* _TASK DATA_
──────────────────────────────

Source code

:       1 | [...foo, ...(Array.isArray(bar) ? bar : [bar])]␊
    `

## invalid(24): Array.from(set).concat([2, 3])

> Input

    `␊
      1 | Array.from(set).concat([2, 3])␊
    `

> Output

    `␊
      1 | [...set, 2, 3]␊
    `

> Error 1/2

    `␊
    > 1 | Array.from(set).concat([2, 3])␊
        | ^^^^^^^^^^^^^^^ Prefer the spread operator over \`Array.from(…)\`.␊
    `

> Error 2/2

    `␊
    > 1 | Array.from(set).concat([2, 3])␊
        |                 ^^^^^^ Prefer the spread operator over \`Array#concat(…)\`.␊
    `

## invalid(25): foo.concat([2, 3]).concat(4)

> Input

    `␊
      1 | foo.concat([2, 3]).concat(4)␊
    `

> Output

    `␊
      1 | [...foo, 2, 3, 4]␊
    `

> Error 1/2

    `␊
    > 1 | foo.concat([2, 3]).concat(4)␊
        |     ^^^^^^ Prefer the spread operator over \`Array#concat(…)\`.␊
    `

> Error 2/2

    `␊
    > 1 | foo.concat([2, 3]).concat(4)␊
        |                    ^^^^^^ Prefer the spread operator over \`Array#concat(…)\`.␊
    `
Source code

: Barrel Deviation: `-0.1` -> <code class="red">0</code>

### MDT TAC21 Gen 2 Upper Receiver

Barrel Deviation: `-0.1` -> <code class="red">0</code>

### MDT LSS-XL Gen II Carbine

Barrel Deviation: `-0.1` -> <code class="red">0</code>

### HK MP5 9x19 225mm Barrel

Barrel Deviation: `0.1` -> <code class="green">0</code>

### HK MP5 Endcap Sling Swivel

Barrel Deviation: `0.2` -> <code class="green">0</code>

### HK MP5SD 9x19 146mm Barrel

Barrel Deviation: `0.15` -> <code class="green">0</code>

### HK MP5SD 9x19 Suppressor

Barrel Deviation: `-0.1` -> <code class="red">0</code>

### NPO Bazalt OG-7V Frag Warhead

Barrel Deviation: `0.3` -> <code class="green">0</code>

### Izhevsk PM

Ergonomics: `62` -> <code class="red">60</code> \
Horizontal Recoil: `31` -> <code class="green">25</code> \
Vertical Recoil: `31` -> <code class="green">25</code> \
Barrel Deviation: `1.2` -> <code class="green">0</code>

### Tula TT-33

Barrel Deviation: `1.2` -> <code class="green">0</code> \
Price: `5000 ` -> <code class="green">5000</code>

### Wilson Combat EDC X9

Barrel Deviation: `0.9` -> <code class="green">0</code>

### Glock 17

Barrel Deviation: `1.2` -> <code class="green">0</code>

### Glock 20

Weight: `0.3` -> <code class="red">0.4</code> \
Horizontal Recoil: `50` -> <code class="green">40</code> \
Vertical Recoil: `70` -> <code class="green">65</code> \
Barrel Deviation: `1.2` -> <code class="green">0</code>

──────────────────────────────

* _YOUR INSTRUCTIONS_
Within the listing, how many lines hold "from"? Write only that number.

* _SOLUTION TO THE PROBLEM_
5